You may have had the experience of walking along trail and being met by a dog. This kind of encounter occurs in a variety of ways. Small children are sometimes jolted into terror as a large four-legged creature friskily rounds the bend and lopes on over to get a sniff and maybe a lick. Scaling the child’s experience so adults can understand what it might be like requires us to imagine a dog about 7 feet tall galloping toward us with unclear intentions.
Sometimes we hear or see the otherwise well behaved pet running at full speed through the brush and woods in pursuit of some of the wildlife, madly sticking its snout into a scent that will guide it to the instinctual prey. Domestic animals are usually ill-equipped to be in nature and so they are often surprised by dangers like snakes, belligerent wildlife, thorns or some other hazard. Some pets have been killed by the hazards.

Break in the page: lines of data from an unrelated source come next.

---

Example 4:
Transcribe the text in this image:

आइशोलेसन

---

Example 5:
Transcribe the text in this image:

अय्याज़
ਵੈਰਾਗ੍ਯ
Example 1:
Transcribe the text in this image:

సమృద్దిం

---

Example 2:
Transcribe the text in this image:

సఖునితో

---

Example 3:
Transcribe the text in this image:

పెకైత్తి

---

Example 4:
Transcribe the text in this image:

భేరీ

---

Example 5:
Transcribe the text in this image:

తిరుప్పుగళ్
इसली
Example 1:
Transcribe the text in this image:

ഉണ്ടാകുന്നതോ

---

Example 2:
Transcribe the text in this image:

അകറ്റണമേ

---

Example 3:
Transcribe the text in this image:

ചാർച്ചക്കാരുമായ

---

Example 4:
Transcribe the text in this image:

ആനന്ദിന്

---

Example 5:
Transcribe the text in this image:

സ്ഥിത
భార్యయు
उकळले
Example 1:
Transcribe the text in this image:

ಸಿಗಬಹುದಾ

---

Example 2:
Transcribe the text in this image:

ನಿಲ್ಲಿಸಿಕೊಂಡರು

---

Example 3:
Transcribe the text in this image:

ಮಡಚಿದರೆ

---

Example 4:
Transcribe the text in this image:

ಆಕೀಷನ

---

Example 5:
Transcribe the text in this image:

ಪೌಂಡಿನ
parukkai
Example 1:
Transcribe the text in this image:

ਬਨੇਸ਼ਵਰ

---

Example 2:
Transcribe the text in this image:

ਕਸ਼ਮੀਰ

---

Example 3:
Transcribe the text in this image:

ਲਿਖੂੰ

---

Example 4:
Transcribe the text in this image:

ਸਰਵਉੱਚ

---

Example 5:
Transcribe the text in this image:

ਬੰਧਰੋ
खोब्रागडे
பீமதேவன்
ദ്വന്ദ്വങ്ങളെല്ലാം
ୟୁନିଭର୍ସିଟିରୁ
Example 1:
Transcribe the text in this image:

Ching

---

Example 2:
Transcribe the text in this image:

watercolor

But, all too often, they get lost.
Losing a dog in our natural areas is very common. In almost every case the owners will tell you their dog normally always stays close by. But dogs are easily tempted. It is not uncommon to hear an owner shouting out the name of their best friend over and over as the sun seeks the horizon. The next day a poster appears on the kiosk. The requirement by the city, the strong suggestion by SMGA, to have your dog always on a leash is not just to keep them from terrorizing children and wildlife, but to protect them from the hazards and keep them from losing their way.
I came upon a small dog marching down Dante. It politely passed me as if either leading its master who was too slow to keep up or trying to catch up. I never a saw an owner pass, but I was not about to interfere. It came past me again aiming for Grandma’s Oak only this time it would not go any farther than a line of sight on me, waiting until I caught up then moving again. Clearly it was lost and looking for its master. I tried to get it to come and exchange salutations and share some water but it would have none of that. It eventually turned right on Paraiso, I was going straight on Dante. Eventually I heard the sing song of an owner calling for Penny. I facilitated the reuniting. The owner was a bit embarrassed. Penny was pleased to be thrown over the owner’s shoulder. Penny’s master assured me she always stays close, but it looks like a leash will be needed from now on. A close call.
Please keep your dog, big or small, on leash, whether you are a regular visitor or occasional, whether you are a runner or a slow hiker, on a short walk or long. Take water for your friend and yourself and know how to find your way in and out of our magnificent Nature.
Picking up after your pet? That’s another story…t.o.d.